Donald J. Trump is not an anti-war president, as should hardly be necessary to note. In his first year in office, the State Department sold more than $75 billion worth of arms overseas, easily an all-time record, while the U.S. is currently fighting in seven different countries simultaneously. Trump’s military budget is approaching all-time high levels and the president has filled his cabinet with some of the most notorious war hawks in American history.
Trump has greatly expanded the U.S. role in the Middle East, announcing his intention to supply Saudi Arabia with over $100 billion in new arms and reversing previous decisions stopping the sale of laser-guided bombs that have reduced Yemen to rubble. He also vetoed a bipartisan resolution aimed at ending the U.S. role in a near genocide that threatens to kill nearly 24 million people in need of humanitarian assistance, according to the United Nations. Trump also made the decision to drop the MOAB — the Mother of All Bombs, the largest non-nuclear bomb ever used — on Afghanistan in 2017 (to applause from the media).
He also continuously threatens enemy states with nuclear annihilation (in gross violation of the UN charter).
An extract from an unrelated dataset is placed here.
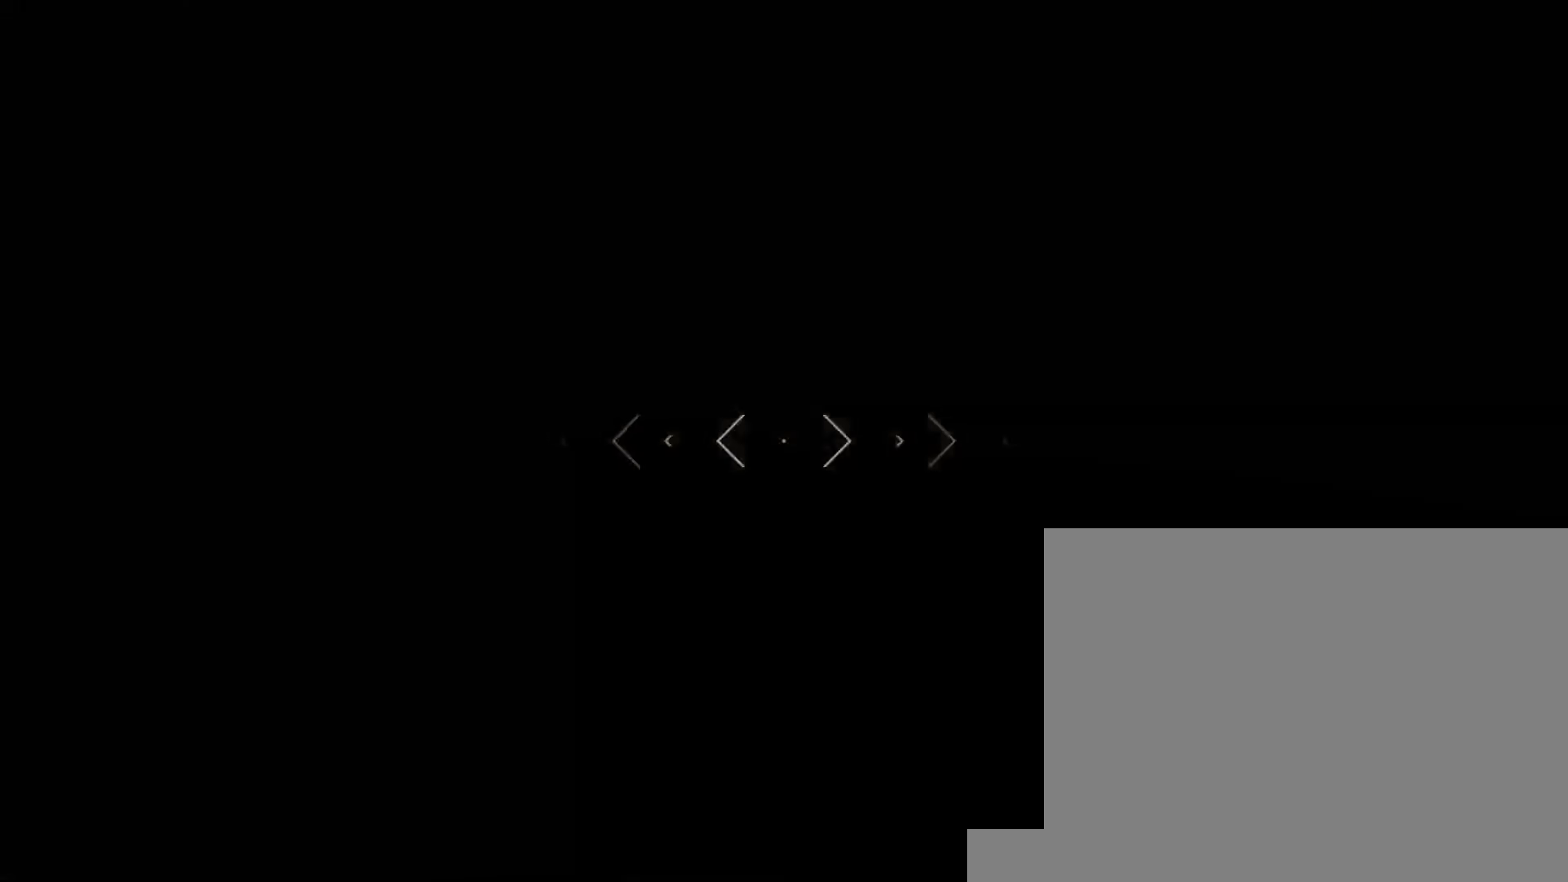
{"keys": ["shift", "w"], "mouse": [], "events": []}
In 2017 he told North Korea that he would “totally destroy” the country with “fire and fury” while earlier this year he promised Iran that he would bring about “the official end” if it crossed America’s path.
Trump has also conducted a worldwide campaign of economic war against the U.S.’ official enemies, increasing devastating sanctions against the people of Russia, North Korea, Iran, and Nicaragua. And Trump’s sanctions against Venezuela have killed at least 40,000 people since 2017, according to a report from the Washington-based Center for Economic Policy Research. The United Nations notes that the sanctions are designed to hit the poor and most vulnerable, with an (American) Special Rapporteur who visited the country likening them to a medieval siege and describing them as a “crime against humanity”.
While many portrayed Trump’s national security advisor, John Bolton, as the real architect of the violence, the president revealed that Bolton was actually a moderating voice on Cuba and Venezuela, while he [Trump] favored even more direct action.
An anti-war war hawk?
That is why Trump’s recent statements on the Middle East were all the more surprising. Defending his surprise decision to withdraw from fighting in Syria, he argued that the U.S. “should never have been in the Middle East in the first place,” claiming “The stupid endless wars, for us, are ending!”
But the president went even further, offering a serious analysis of the costs of America’s overseas operations. “The United States has spent eight trillion dollars” on war in the region, he declared on Twitter; “Going into the Middle East is the worst decision ever made in the history of our country. We went to war under a false & now disproven premise, weapons of mass destruction. There were none!”
What was most shocking of all in this uncharacteristic bout of honesty was that Trump discussed the human cost of war, something rarely mentioned in corporate media. “Thousands of our Great Soldiers have died or been badly wounded. Millions of people have died on the other side,” he added.
His comments elicited a storm of outrage on social media from the professional liberal “resistance,” apparently more angry that he said the quiet part loud than about the millions of dead people. Political satirist Jeremy Newberger claimed he had been brainwashed by Turkish President Recep Erdogan, and asked him “did you consider putting a big bow on Syria when you decided to gift it to Putin?” Meanwhile, former British Member of Parliament turned professional #Resistance grafter Louise Mensch slammed the president: “TRAITOR! The women of the YPG are DYING at your hands as YOU let ISIS take Raqqa! You SURRENDERED TO RADICAL ISLAMIC TERRORISM!” she responded, in an eclectic mix of capitalized and non-capitalized words.
Liberal-skewing media was barely any slower in lining up shoulder to shoulder with traditional conservatives in opposing Trump’s anti-war intimations, giving pro-war criticisms of Trump from prominent Republicans like Lindsay Graham, Nikki Haley and Liz Cheney full coverage.
NPR, CNN and the New York Times all dedicated significant resources to reporting the condemnations of Trump’s tweets, the latter’s editorial board asking “Does Donald Trump [even] know what his Syria policy is?” The Washington Post claimed that Pentagon officials were “struggling” to explain Trump’s “abandonment of the Kurds and kowtowing to Turkey,” claiming national security aides were mobilizing to “repair the damage” Trump caused. An MSNBC segment headlined “Donald Trump betrays American allies” insinuated that Trump’s decision to pull away from Syria was due to his business deals in Turkey, reminding viewers of Trump Tower in Istanbul. Esquire Magazine claimed that his actions were something “only a twisted, compromised mind could concoct.”